Dizem que para se chegar ao resultado foi comparada a renda média do trabalhador desde os 10% mais pobres até 10% mais ricos. E é assim que, de acordo com o estudo, aparece o fato surpreendente que a recuperação de renda dos mais pobres evoluiu quase cinco vezes mais do que a dos mais ricos. Em tempos de festas juninas daria até para comemorar.

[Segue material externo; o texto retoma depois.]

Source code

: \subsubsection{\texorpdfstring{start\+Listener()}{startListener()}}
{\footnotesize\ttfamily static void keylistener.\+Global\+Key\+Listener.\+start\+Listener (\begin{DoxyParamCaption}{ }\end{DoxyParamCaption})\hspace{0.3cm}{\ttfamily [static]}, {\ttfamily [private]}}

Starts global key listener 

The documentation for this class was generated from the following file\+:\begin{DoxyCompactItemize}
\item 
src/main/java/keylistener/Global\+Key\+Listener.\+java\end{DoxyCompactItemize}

Acontece que, nem bem a população de baixa renda comemorou a queda do índice de desigualdade dos salários entre ricos e pobres, um outro estudo revela que o Brasil é o terceiro país do mundo em que mais cresceu o número de milionários. A pesquisa faz parte do Relatório da Riqueza Mundial, elaborada pelo banco Merrill Lynch e pela consultoria Capgemini.
Para se ter uma idéia, conforme o estudo, o número de milionários no Brasil cresceu 19,1% no ano passado. Pasmem, logo atrás da Índia e da China que alcançaram aumento de 22,7% e 20,3%, respectivamente.
A mesma pesquisa fala que hoje já são 143 mil os milionários nossos compatriotas. Nada contra milionários. Mas tem coisas que os comuns mortais têm o direito de se perguntar, pelo menos quanto à parte que cabe ao Brasil.
A pesquisa identificou com certeza nome, sobrenome, endereço, CPF e tudo mais. Além do mais, milionário brasileiro gosta de ostentar à luz do sol suas riquezas e esbanjamentos. Menos fácil de se detectar é sua infiltração nos meandros dos três Poderes.
O que é permitido questionar é se todos esses ilustres magnatas alcançaram esse estágio por conta do seu trabalho lícito e suado. Como também, se todos eles, sem nenhuma exceção, passam de ano em ano na malha fina do Leão. Ou será que a malha por ser tão fina só consegue agarrar os pequenos?
O sonho da uma melhor distribuição da riqueza só será realidade quando o enriquecimento ilícito será combatido com verdadeira vontade política e energia.